Batman could glide from tall buildings using his cape but would probably die from the impact of landing, physics students have demonstrated.
They used formulas to calculate how effective the 4.69m (15.4ft) wide cape used in Batman Begins would be.
The University of Leicester paper concludes that "clearly gliding using a batcape is not a safe way to travel".
But the four students, all Batman fans, said the superhero would be able to fly safely if he used a larger cape.
'A bit splattered'
David Marshall, one of the students, said: "We found he could fly quite well and he can actually fly pretty far.
"He can get about twice as far as he does fall, but once he gets there he is travelling about 50mph and that's a bit too fast to land safely.
"He would likely end up getting a bit splattered."
In Batman Begins the superhero uses a cape which becomes rigid when a current is passed through it.
The students' paper, called Trajectory of a Falling Batman , points out this method of gliding is similar to that used by base jumpers with wingsuits.

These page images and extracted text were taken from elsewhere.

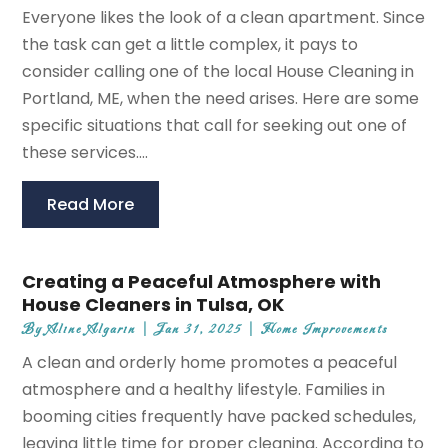
Everyone likes the look of a clean apartment. Since
the task can get a little complex, it pays to
consider calling one of the local House Cleaning in
Portland, ME, when the need arises. Here are some
specific situations that call for seeking out one of
these services....
Read More
Creating a Peaceful Atmosphere with
House Cleaners in Tulsa, OK
By
Aline Algarin
|
Jan 31, 2025
|
Home Improvements
A clean and orderly home promotes a peaceful
atmosphere and a healthy lifestyle. Families in
booming cities frequently have packed schedules,
leaving little time for proper cleaning. According to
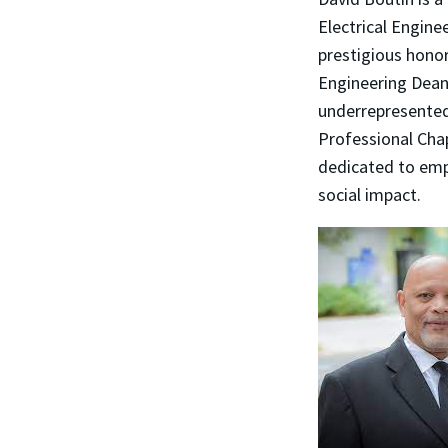
Electrical Engine
prestigious honor
Engineering Dean
underrepresente
Professional Cha
dedicated to emp
social impact.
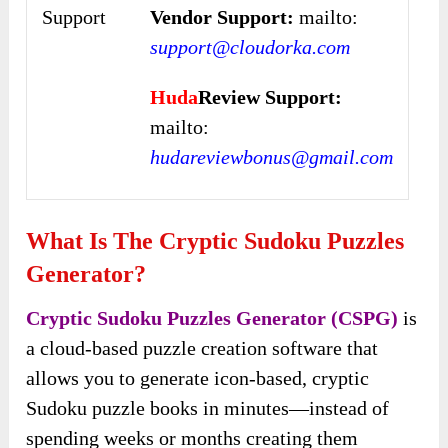
Support
Vendor Support:
mailto:
support@cloudorka.com
Huda
Review Support:
mailto:
hudareviewbonus@gmail.com
What Is The Cryptic Sudoku Puzzles
Generator?
Cryptic Sudoku Puzzles Generator (CSPG)
is
a cloud-based puzzle creation software that
allows you to generate icon-based, cryptic
Sudoku puzzle books in minutes—instead of
spending weeks or months creating them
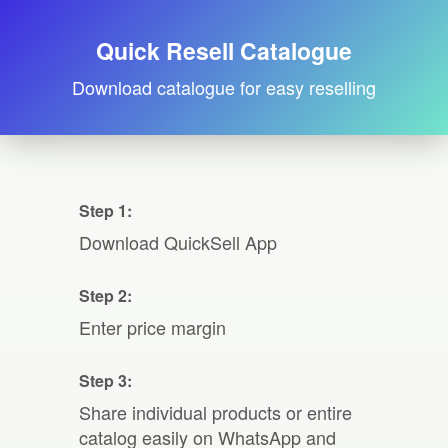
Quick Resell Catalogue
Download catalogue for easy reselling
Step 1:
Download QuickSell App
Step 2:
Enter price margin
Step 3:
Share individual products or entire
catalog easily on WhatsApp and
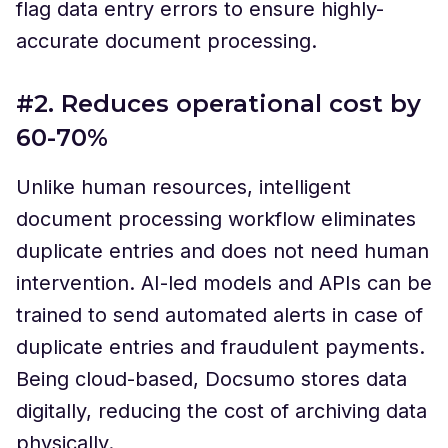
flag data entry errors to ensure highly-
accurate document processing.
#2. Reduces operational cost by
60-70%
Unlike human resources, intelligent
document processing workflow eliminates
duplicate entries and does not need human
intervention. AI-led models and APIs can be
trained to send automated alerts in case of
duplicate entries and fraudulent payments.
Being cloud-based, Docsumo stores data
digitally, reducing the cost of archiving data
physically.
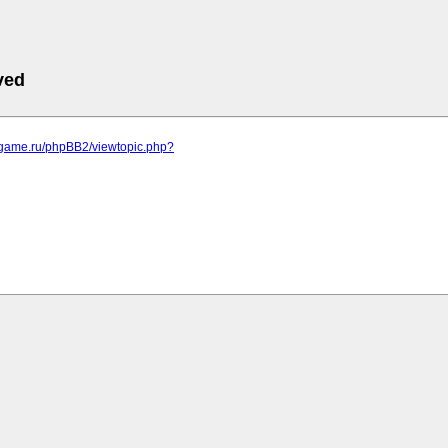
ved
egame.ru/phpBB2/viewtopic.php?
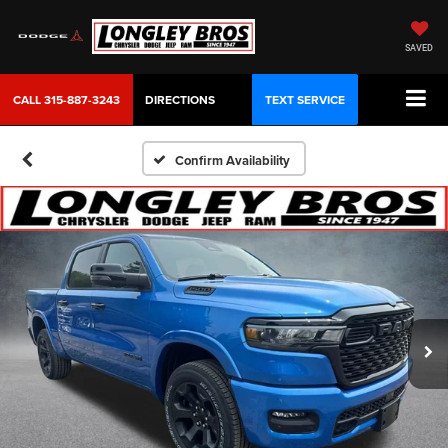
SAVED
CALL
315-887-3243
DIRECTIONS
TEXT SERVICE
Confirm Availability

"If you increase the wingspan, once it gets towards the size of a glider it's going to start working," said Mr Marshall.
"With a few adaptations it would be fine.
"It's just how much you can stretch it past his arms."
The students - David Marshall, Tom Hands, Ian Griffiths and Gareth Douglas - got bonus marks for the paper which helped them get first-class and 2:1 degrees.
They will graduate on Thursday and all intend to do PhDs.